Using dplyr::n()
to count the number of elements in groups within nested data frames doesn't seem to give the correct value; it counts the number of rows in the top-level data frame rather than the number of rows in the group.
This is the simplest reprex I could come up with. And yes, I know I could do this with group_by(field, sub)
. In my real example the nested data frames seemed more convenient. ISTM this should work; am I missing something?
Kent
suppressMessages(library(dplyr))
library(purrr)
library(tidyr)
# Data frame with three primary groups of size 10.
# Each contains five sub-groups of size 2
d = data_frame(field=rep(1:3, each=10), sub=rep(1:5, 6), value=1:30)
d
#> # A tibble: 30 x 3
#> field sub value
#> <int> <int> <int>
#> 1 1 1 1
#> 2 1 2 2
#> 3 1 3 3
#> 4 1 4 4
#> 5 1 5 5
#> 6 1 1 6
#> 7 1 2 7
#> 8 1 3 8
#> 9 1 4 9
#> 10 1 5 10
#> # ... with 20 more rows
# Nest to make a separate data frame per field
dd = d %>% nest(-field)
dd
#> # A tibble: 3 x 2
#> field data
#> <int> <list>
#> 1 1 <tibble [10 x 2]>
#> 2 2 <tibble [10 x 2]>
#> 3 3 <tibble [10 x 2]>
# I want a count of the number of items in each sub-group.

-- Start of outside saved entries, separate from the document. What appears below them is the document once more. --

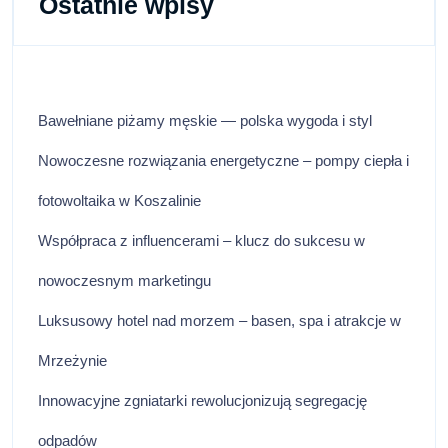
Ostatnie wpisy
Bawełniane piżamy męskie — polska wygoda i styl
Nowoczesne rozwiązania energetyczne – pompy ciepła i
fotowoltaika w Koszalinie
Współpraca z influencerami – klucz do sukcesu w
nowoczesnym marketingu
Luksusowy hotel nad morzem – basen, spa i atrakcje w
Mrzeżynie
Innowacyjne zgniatarki rewolucjonizują segregację
odpadów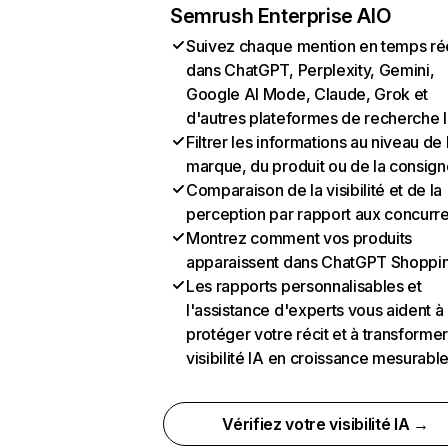
Semrush Enterprise AIO
Suivez chaque mention en temps ré
dans ChatGPT, Perplexity, Gemini,
Google AI Mode, Claude, Grok et
d'autres plateformes de recherche 
Filtrer les informations au niveau de 
marque, du produit ou de la consign
Comparaison de la visibilité et de la
perception par rapport aux concurr
Montrez comment vos produits
apparaissent dans ChatGPT Shoppi
Les rapports personnalisables et
l'assistance d'experts vous aident à
protéger votre récit et à transformer
visibilité IA en croissance mesurabl
Vérifiez votre visibilité IA →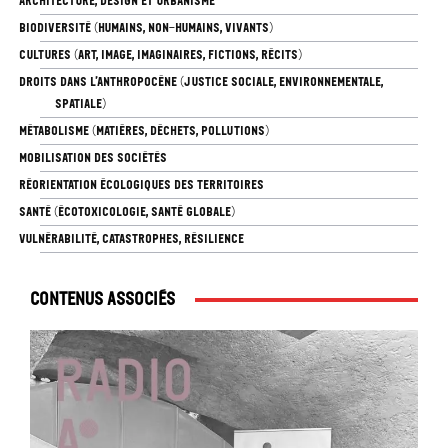
ARCHITECTURE, DESIGN ET URBANISME
BIODIVERSITÉ (HUMAINS, NON-HUMAINS, VIVANTS)
CULTURES (ART, IMAGE, IMAGINAIRES, FICTIONS, RÉCITS)
DROITS DANS L’ANTHROPOCÈNE (JUSTICE SOCIALE, ENVIRONNEMENTALE,
SPATIALE)
MÉTABOLISME (MATIÈRES, DÉCHETS, POLLUTIONS)
MOBILISATION DES SOCIÉTÉS
RÉORIENTATION ÉCOLOGIQUES DES TERRITOIRES
SANTÉ (ÉCOTOXICOLOGIE, SANTÉ GLOBALE)
VULNÉRABILITÉ, CATASTROPHES, RÉSILIENCE
Contenus associés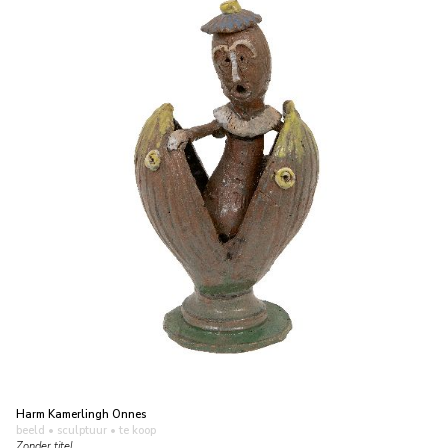
Harm Kamerlingh Onnes
beeld • sculptuur
• te koop
Zonder titel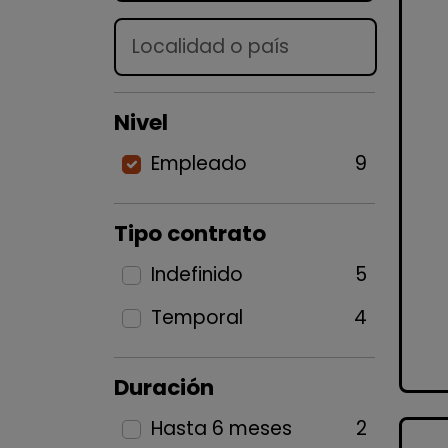
Lugar
Nivel
Empleado
9
Tipo contrato
Indefinido
5
Temporal
4
Duración
Hasta 6 meses
2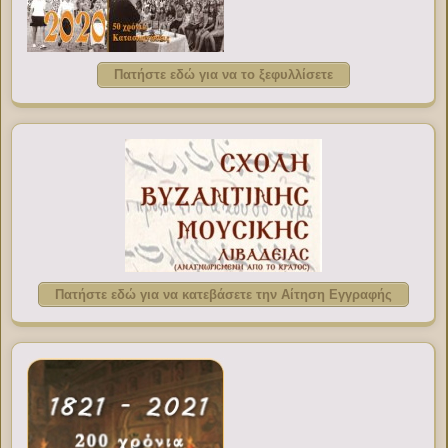
Πατήστε εδώ για να το ξεφυλλίσετε
Πατήστε εδώ για να κατεβάσετε την Αίτηση Εγγραφής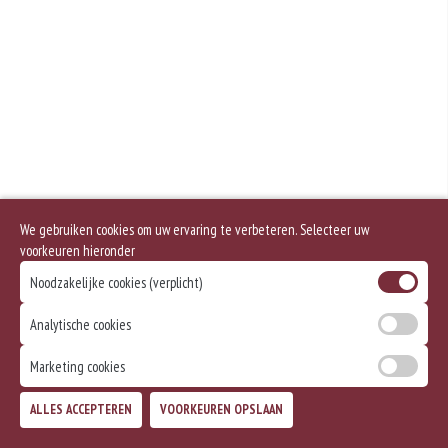
Geen aangegeven allergenen.
We gebruiken cookies om uw ervaring te verbeteren. Selecteer uw
voorkeuren hieronder
Noodzakelijke cookies (verplicht)
Analytische cookies
Marketing cookies
ALLES ACCEPTEREN
VOORKEUREN OPSLAAN
TOEVOEGEN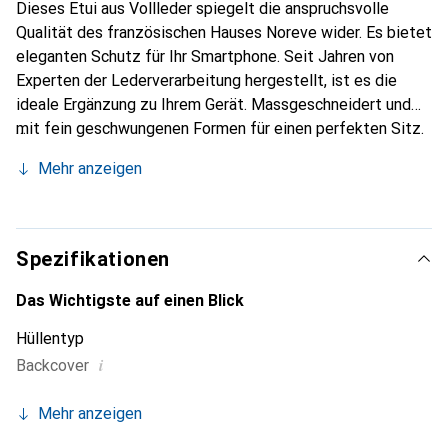
Dieses Etui aus Vollleder spiegelt die anspruchsvolle
Qualität des französischen Hauses Noreve wider. Es bietet
eleganten Schutz für Ihr Smartphone. Seit Jahren von
Experten der Lederverarbeitung hergestellt, ist es die
ideale Ergänzung zu Ihrem Gerät. Massgeschneidert und
mit fein geschwungenen Formen für einen perfekten Sitz.
Ein elegantes Accessoire und das ideale Gewand für Ihr
Mehr anzeigen
Smartphone. Die Marke Noreve ist international für ihre
hochwertigen Produkte bekannt und stets eine gute Wahl
für den anspruchsvollen Kunden.
Spezifikationen
Das Wichtigste auf einen Blick
Hüllentyp
i
Backcover
Mehr anzeigen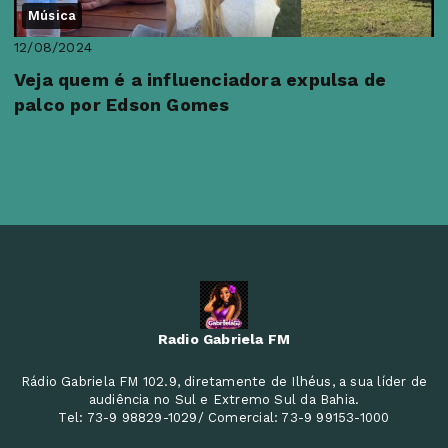
Música
12/08/2024
Veja quem é a influenciadora expulsa de
palco por Edson Gomes
Radio Gabriela FM
Rádio Gabriela FM 102.9, diretamente de Ilhéus, a sua líder de
audiência no Sul e Extremo Sul da Bahia.
Tel: 73-9 98829-1029/ Comercial: 73-9 99153-1000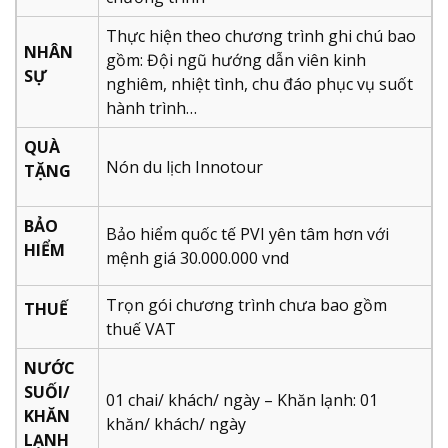
Thực hiện theo chương trình ghi chú bao
NHÂN
gồm: Đội ngũ hướng dẫn viên kinh
SỰ
nghiêm, nhiệt tình, chu đáo phục vụ suốt
hành trình…
QUÀ
Nón du lịch Innotour
TẶNG
BẢO
Bảo hiểm quốc tế PVI yên tâm hơn với
HIỂM
mệnh giá 30.000.000 vnd
Trọn gói chương trình chưa bao gồm
THUẾ
thuế VAT
NƯỚC
SUỐI/
01 chai/ khách/ ngày – Khăn lạnh: 01
KHĂN
khăn/ khách/ ngày
LẠNH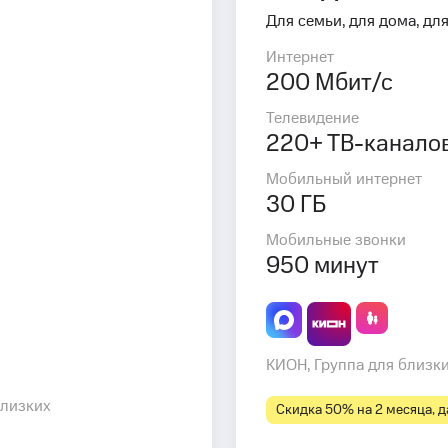
Для семьи, для дома, для
Интернет
200 Мбит/с
Телевидение
220+ ТВ-канало
Мобильный интернет
30 ГБ
Мобильные звонки
950 минут
КИОН, Группа для близк
близких
Скидка 50% на 2 месяца, да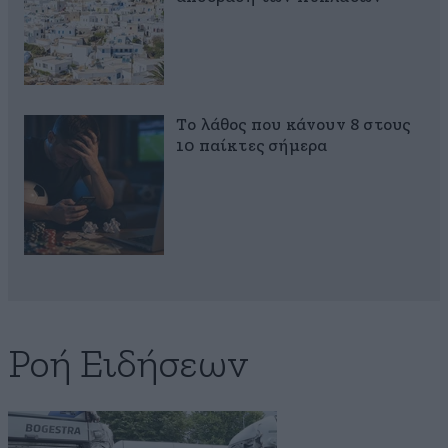
Το λάθος που κάνουν 8 στους
10 παίκτες σήμερα
Ροή Ειδήσεων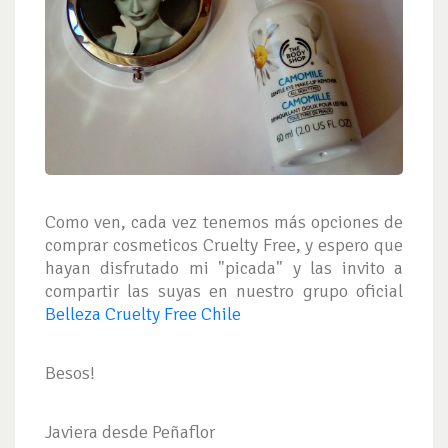
Como ven, cada vez tenemos más opciones de
comprar cosmeticos Cruelty Free, y espero que
hayan disfrutado mi "picada" y las invito a
compartir las suyas en nuestro grupo oficial
Belleza Cruelty Free Chile
Besos!
Javiera desde Peñaflor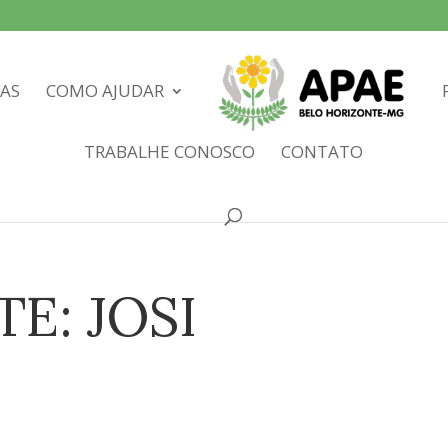
IAS
COMO AJUDAR
TRABALHE CONOSCO
CONTATO
E: JOSI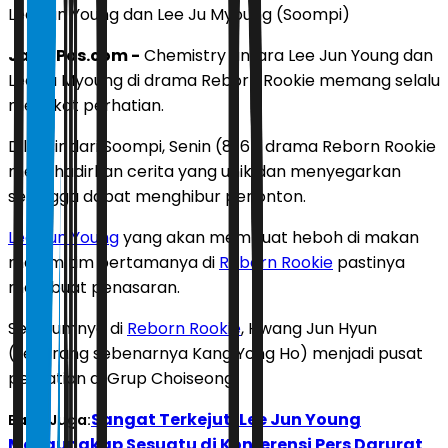
Lee Jun Young dan Lee Ju Myoung (Soompi)
JawaPos.com -
Chemistry antara Lee Jun Young dan
Lee Ju Myoung di drama Reborn Rookie memang selalu
memikat perhatian.
Dilansir dari Soompi, Senin (8/6), drama Reborn Rookie
menghadirkan cerita yang unik dan menyegarkan
sehingga dapat menghibur penonton.
Lee Jun Young
yang akan membuat heboh di makan
malam tim pertamanya di
Reborn Rookie
pastinya
membuat penasaran.
Sebelumnya di
Reborn Rookie
, Hwang Jun Hyun
(sekarang sebenarnya Kang Yong Ho) menjadi pusat
perhatian di Grup Choiseong.
Sangat Terkejut, Lee Jun Young
Baca Juga:
Mengungkap Sesuatu di Konferensi Pers Darurat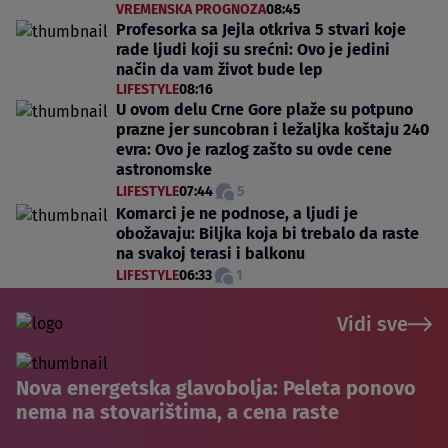
VREMENSKA PROGNOZA
08:45
Profesorka sa Jejla otkriva 5 stvari koje
rade ljudi koji su srećni: Ovo je jedini
način da vam život bude lep
LIFESTYLE
08:16
U ovom delu Crne Gore plaže su potpuno
prazne jer suncobran i ležaljka koštaju 240
evra: Ovo je razlog zašto su ovde cene
astronomske
LIFESTYLE
07:44
5
Komarci je ne podnose, a ljudi je
obožavaju: Biljka koja bi trebalo da raste
na svakoj terasi i balkonu
LIFESTYLE
06:33
1
Vidi sve
Nova energetska glavobolja: Peleta ponovo
nema na stovarištima, a cena raste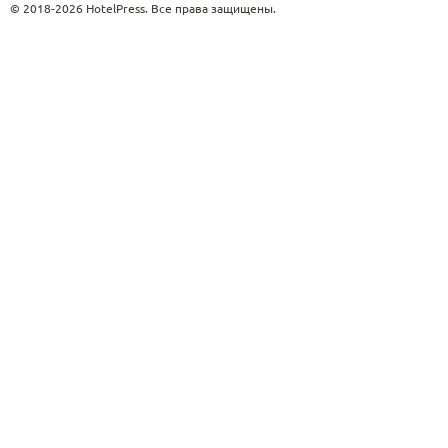
© 2018-2026 HotelPress. Все права защищены.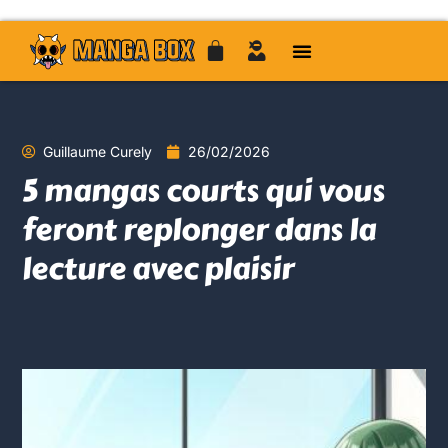
Guillaume Curely
26/02/2026
5 mangas courts qui vous
feront replonger dans la
lecture avec plaisir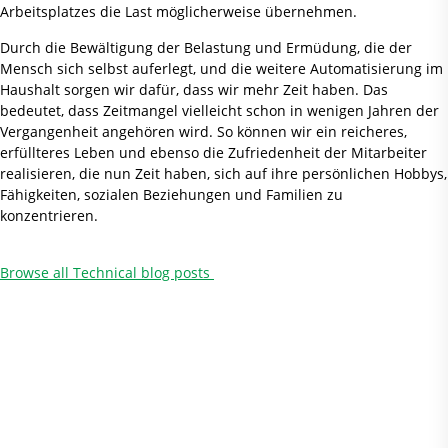
Arbeitsplatzes die Last möglicherweise übernehmen.
Durch die Bewältigung der Belastung und Ermüdung, die der
Mensch sich selbst auferlegt, und die weitere Automatisierung im
Haushalt sorgen wir dafür, dass wir mehr Zeit haben. Das
bedeutet, dass Zeitmangel vielleicht schon in wenigen Jahren der
Vergangenheit angehören wird. So können wir ein reicheres,
erfüllteres Leben und ebenso die Zufriedenheit der Mitarbeiter
realisieren, die nun Zeit haben, sich auf ihre persönlichen Hobbys,
Fähigkeiten, sozialen Beziehungen und Familien zu
konzentrieren.
Browse all Technical blog posts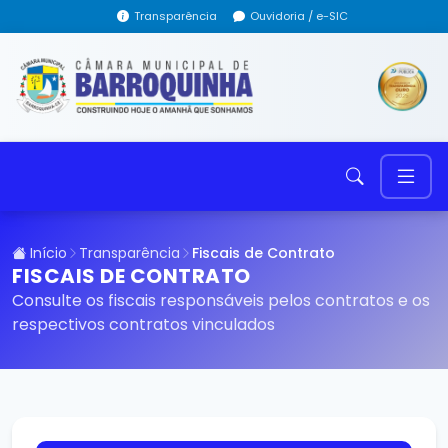
Transparência
Ouvidoria / e-SIC
Início
Transparência
Fiscais de Contrato
FISCAIS DE CONTRATO
Consulte os fiscais responsáveis pelos contratos e os
respectivos contratos vinculados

# Do this using group_by(), summarize() and n().
# It works if I just process one element of `data`.
# Here `count` has the correct value (2)
dd$data[[1]] %>% group_by(sub) %>% summarize(count=n(), mean=mean(value))
#> # A tibble: 5 x 3
#> sub count mean
#> <int> <int> <dbl>
#> 1 1 2 3.5
#> 2 2 2 4.5
#> 3 3 2 5.5
#> 4 4 2 6.5
#> 5 5 2 7.5
# When the same summary operations are applied to the entire `data` column using `map`,
# the count is nrow(dd) rather than the size of the subgroup.
dd %>%
mutate(result = map(data, ~.x %>% group_by(sub) %>%
summarize(count=n(), mean=mean(value)))) %>%
select(-data) %>% unnest
#> # A tibble: 15 x 4
#> field sub count mean
#> <int> <int> <int> <dbl>
#> 1 1 1 3 3.5
#> 2 1 2 3 4.5
#> 3 1 3 3 5.5
#> 4 1 4 3 6.5
#> 5 1 5 3 7.5
#> 6 2 1 3 13.5
#> 7 2 2 3 14.5
#> 8 2 3 3 15.5
#> 9 2 4 3 16.5
#> 10 2 5 3 17.5
#> 11 3 1 3 23.5
#> 12 3 2 3 24.5
#> 13 3 3 3 25.5
#> 14 3 4 3 26.5
#> 15 3 5 3 27.5
Created on 2018-08-22 by the reprex package (v0.2.0).